Top of INPUT FOR THIS TASK

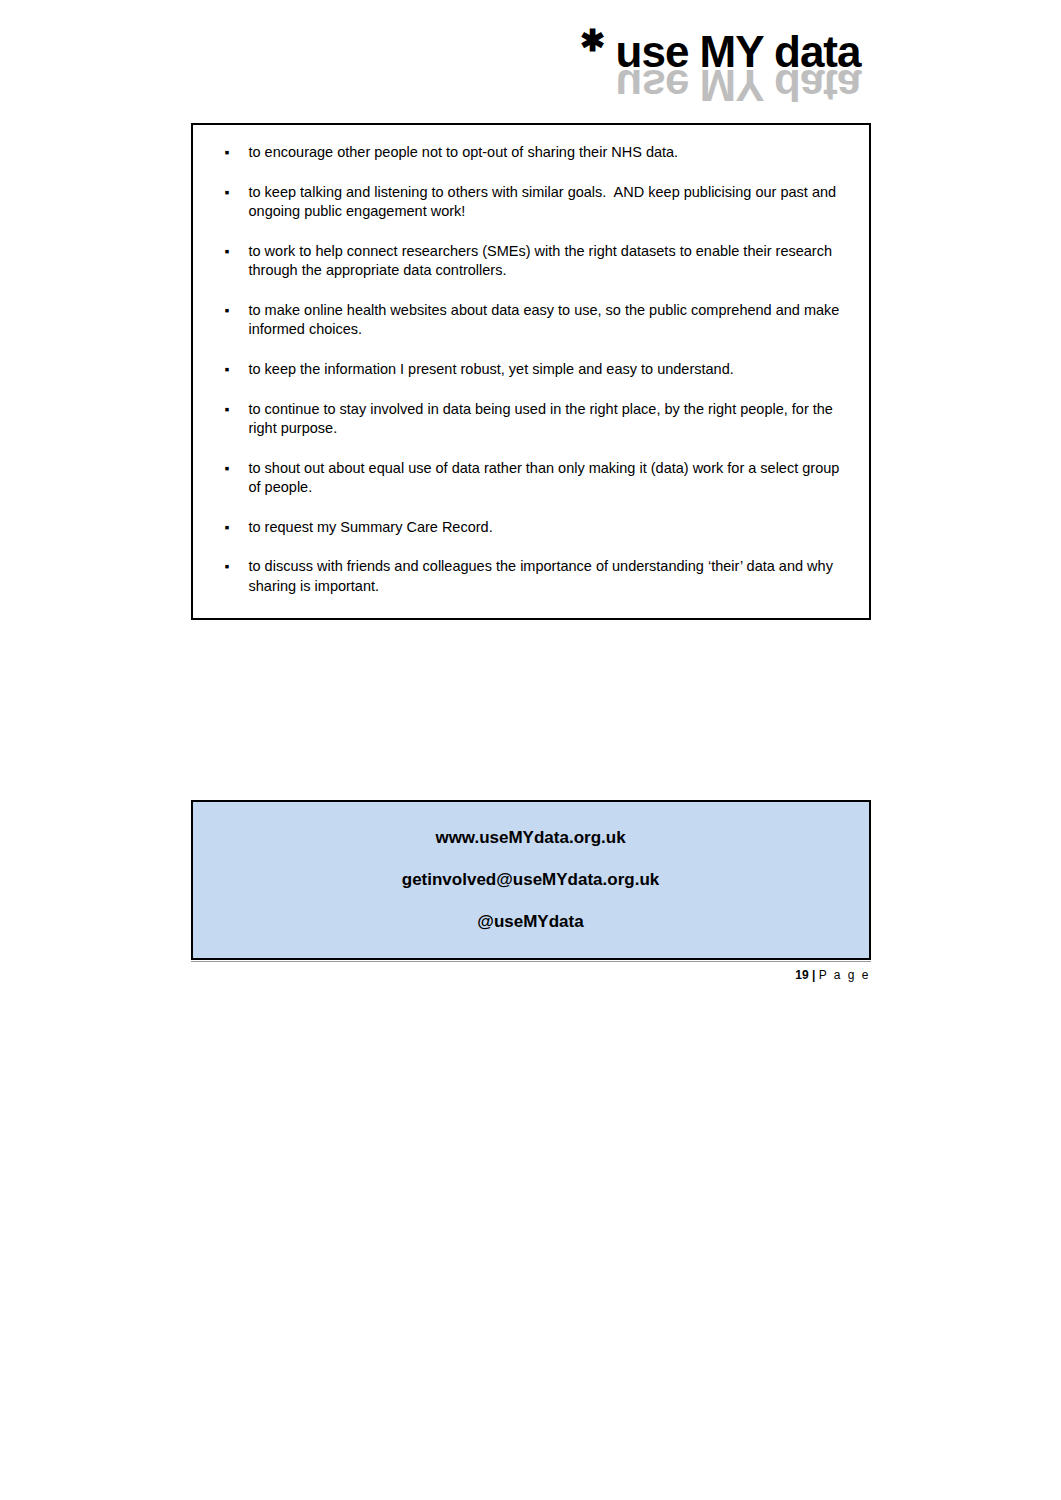✱ use MY data use MY data
to encourage other people not to opt-out of sharing their NHS data.
to keep talking and listening to others with similar goals. AND keep publicising our past and ongoing public engagement work!
to work to help connect researchers (SMEs) with the right datasets to enable their research through the appropriate data controllers.
to make online health websites about data easy to use, so the public comprehend and make informed choices.
to keep the information I present robust, yet simple and easy to understand.
to continue to stay involved in data being used in the right place, by the right people, for the right purpose.
to shout out about equal use of data rather than only making it (data) work for a select group of people.
to request my Summary Care Record.
to discuss with friends and colleagues the importance of understanding ‘their’ data and why sharing is important.
www.useMYdata.org.uk
getinvolved@useMYdata.org.uk
@useMYdata
19 | P a g e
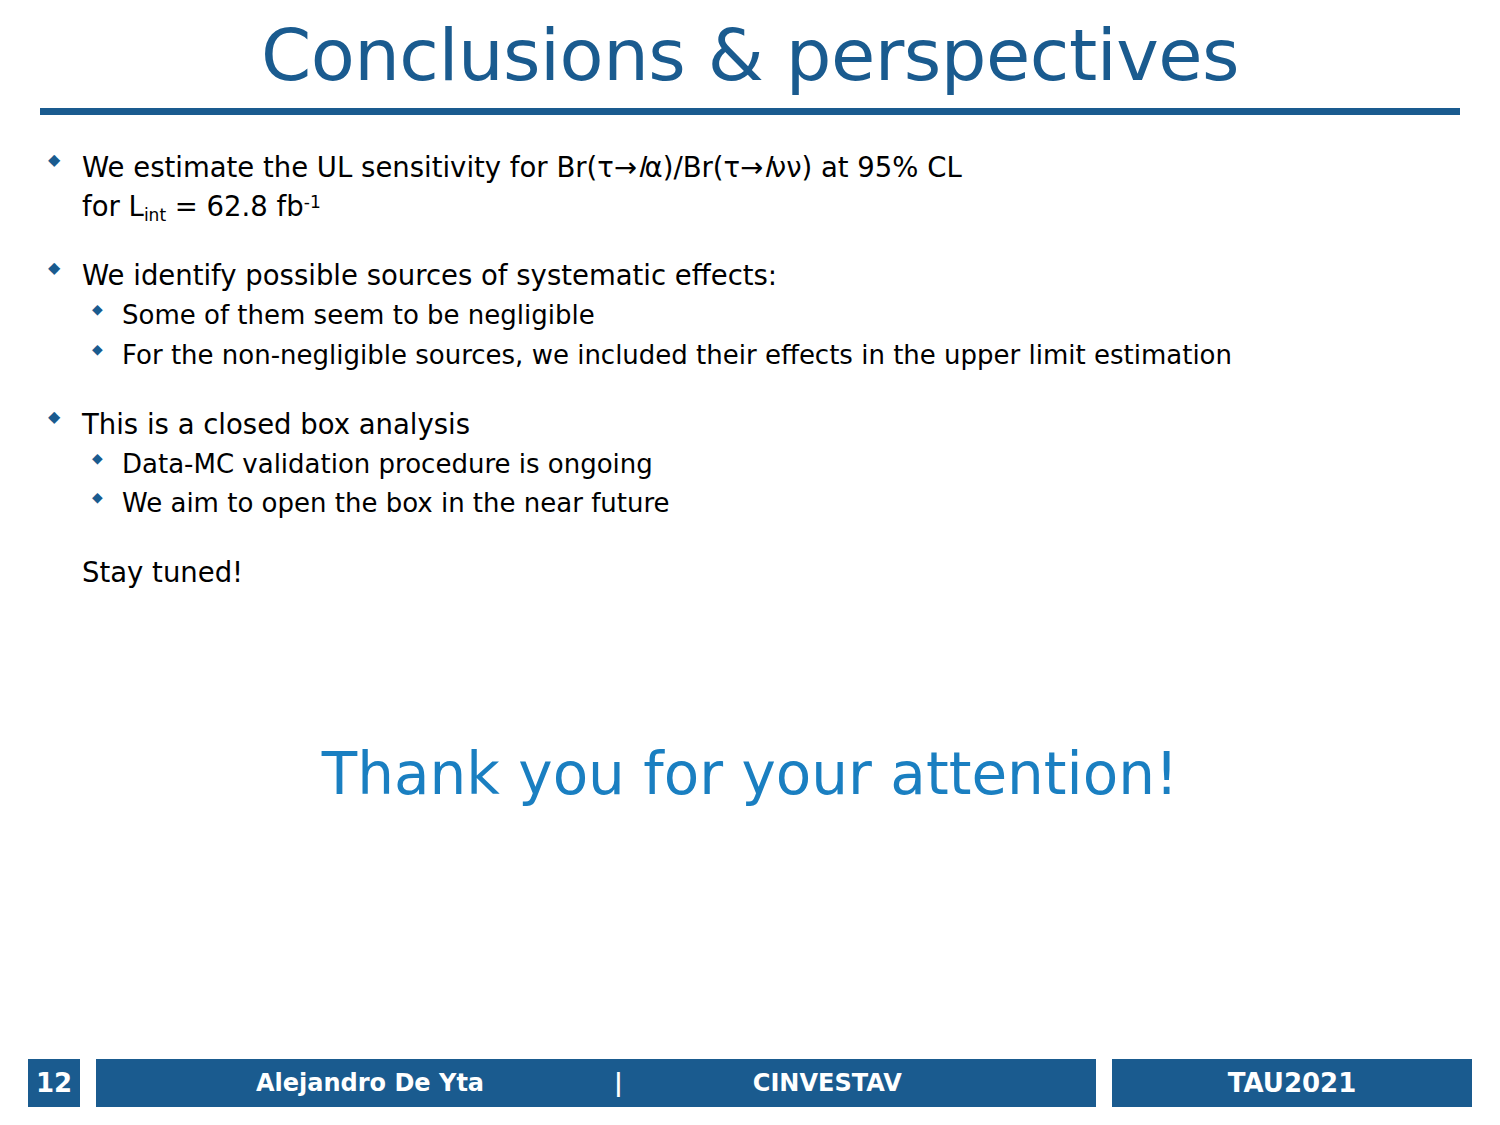Conclusions & perspectives
We estimate the UL sensitivity for Br(τ→lα)/Br(τ→lνν) at 95% CL
for Lint = 62.8 fb-1
We identify possible sources of systematic effects:
Some of them seem to be negligible
For the non-negligible sources, we included their effects in the upper limit estimation
This is a closed box analysis
Data-MC validation procedure is ongoing
We aim to open the box in the near future
Stay tuned!
Thank you for your attention!
12
Alejandro De Yta | CINVESTAV
TAU2021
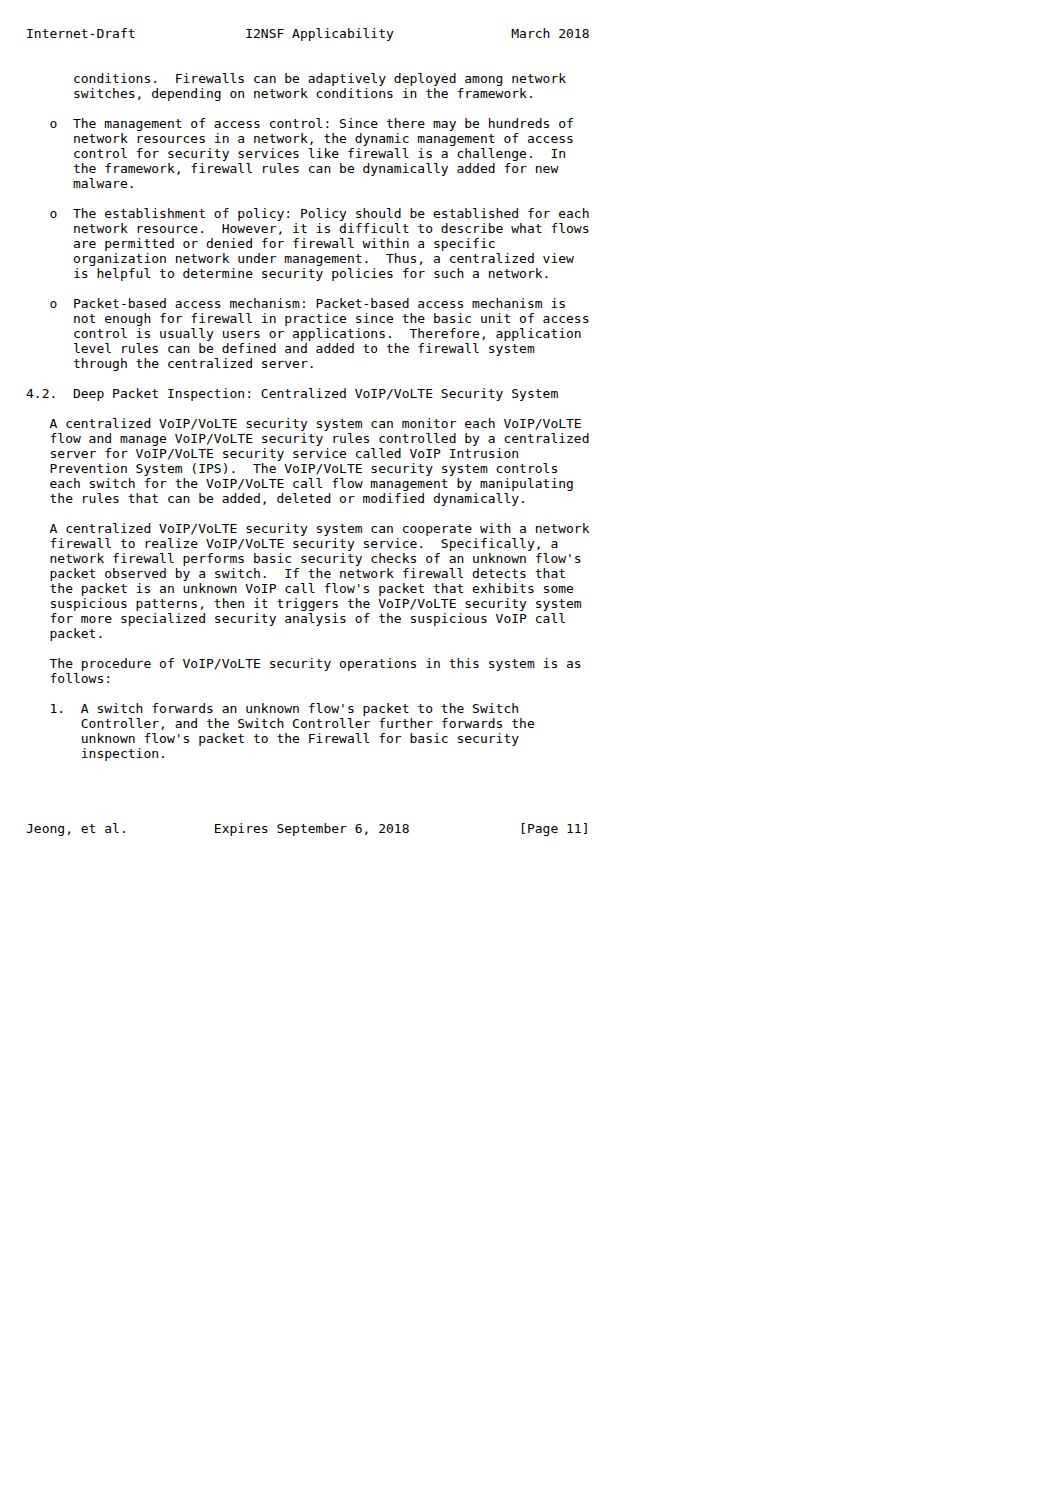Internet-Draft I2NSF Applicability March 2018 conditions. Firewalls can be adaptively deployed among network switches, depending on network conditions in the framework. o The management of access control: Since there may be hundreds of network resources in a network, the dynamic management of access control for security services like firewall is a challenge. In the framework, firewall rules can be dynamically added for new malware. o The establishment of policy: Policy should be established for each network resource. However, it is difficult to describe what flows are permitted or denied for firewall within a specific organization network under management. Thus, a centralized view is helpful to determine security policies for such a network. o Packet-based access mechanism: Packet-based access mechanism is not enough for firewall in practice since the basic unit of access control is usually users or applications. Therefore, application level rules can be defined and added to the firewall system through the centralized server. 4.2. Deep Packet Inspection: Centralized VoIP/VoLTE Security System A centralized VoIP/VoLTE security system can monitor each VoIP/VoLTE flow and manage VoIP/VoLTE security rules controlled by a centralized server for VoIP/VoLTE security service called VoIP Intrusion Prevention System (IPS). The VoIP/VoLTE security system controls each switch for the VoIP/VoLTE call flow management by manipulating the rules that can be added, deleted or modified dynamically. A centralized VoIP/VoLTE security system can cooperate with a network firewall to realize VoIP/VoLTE security service. Specifically, a network firewall performs basic security checks of an unknown flow's packet observed by a switch. If the network firewall detects that the packet is an unknown VoIP call flow's packet that exhibits some suspicious patterns, then it triggers the VoIP/VoLTE security system for more specialized security analysis of the suspicious VoIP call packet. The procedure of VoIP/VoLTE security operations in this system is as follows: 1. A switch forwards an unknown flow's packet to the Switch Controller, and the Switch Controller further forwards the unknown flow's packet to the Firewall for basic security inspection. Jeong, et al. Expires September 6, 2018 [Page 11]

Bottom of INPUT FOR THIS TASK

• [EXERCISE OBJECTIVE]: Transcribe the whole listing exactly but exclude images.

• [EXERCISE RESPONSE]:
✱ use MY data use MY data
to encourage other people not to opt-out of sharing their NHS data.
to keep talking and listening to others with similar goals. AND keep publicising our past and ongoing public engagement work!
to work to help connect researchers (SMEs) with the right datasets to enable their research through the appropriate data controllers.
to make online health websites about data easy to use, so the public comprehend and make informed choices.
to keep the information I present robust, yet simple and easy to understand.
to continue to stay involved in data being used in the right place, by the right people, for the right purpose.
to shout out about equal use of data rather than only making it (data) work for a select group of people.
to request my Summary Care Record.
to discuss with friends and colleagues the importance of understanding ‘their’ data and why sharing is important.
www.useMYdata.org.uk
getinvolved@useMYdata.org.uk
@useMYdata
19 | P a g e
Conclusions & perspectives
We estimate the UL sensitivity for Br(τ→lα)/Br(τ→lνν) at 95% CL
for Lint = 62.8 fb-1
We identify possible sources of systematic effects:
Some of them seem to be negligible
For the non-negligible sources, we included their effects in the upper limit estimation
This is a closed box analysis
Data-MC validation procedure is ongoing
We aim to open the box in the near future
Stay tuned!
Thank you for your attention!
12
Alejandro De Yta | CINVESTAV
TAU2021
Internet-Draft I2NSF Applicability March 2018 conditions. Firewalls can be adaptively deployed among network switches, depending on network conditions in the framework. o The management of access control: Since there may be hundreds of network resources in a network, the dynamic management of access control for security services like firewall is a challenge. In the framework, firewall rules can be dynamically added for new malware. o The establishment of policy: Policy should be established for each network resource. However, it is difficult to describe what flows are permitted or denied for firewall within a specific organization network under management. Thus, a centralized view is helpful to determine security policies for such a network. o Packet-based access mechanism: Packet-based access mechanism is not enough for firewall in practice since the basic unit of access control is usually users or applications. Therefore, application level rules can be defined and added to the firewall system through the centralized server. 4.2. Deep Packet Inspection: Centralized VoIP/VoLTE Security System A centralized VoIP/VoLTE security system can monitor each VoIP/VoLTE flow and manage VoIP/VoLTE security rules controlled by a centralized server for VoIP/VoLTE security service called VoIP Intrusion Prevention System (IPS). The VoIP/VoLTE security system controls each switch for the VoIP/VoLTE call flow management by manipulating the rules that can be added, deleted or modified dynamically. A centralized VoIP/VoLTE security system can cooperate with a network firewall to realize VoIP/VoLTE security service. Specifically, a network firewall performs basic security checks of an unknown flow's packet observed by a switch. If the network firewall detects that the packet is an unknown VoIP call flow's packet that exhibits some suspicious patterns, then it triggers the VoIP/VoLTE security system for more specialized security analysis of the suspicious VoIP call packet. The procedure of VoIP/VoLTE security operations in this system is as follows: 1. A switch forwards an unknown flow's packet to the Switch Controller, and the Switch Controller further forwards the unknown flow's packet to the Firewall for basic security inspection. Jeong, et al. Expires September 6, 2018 [Page 11]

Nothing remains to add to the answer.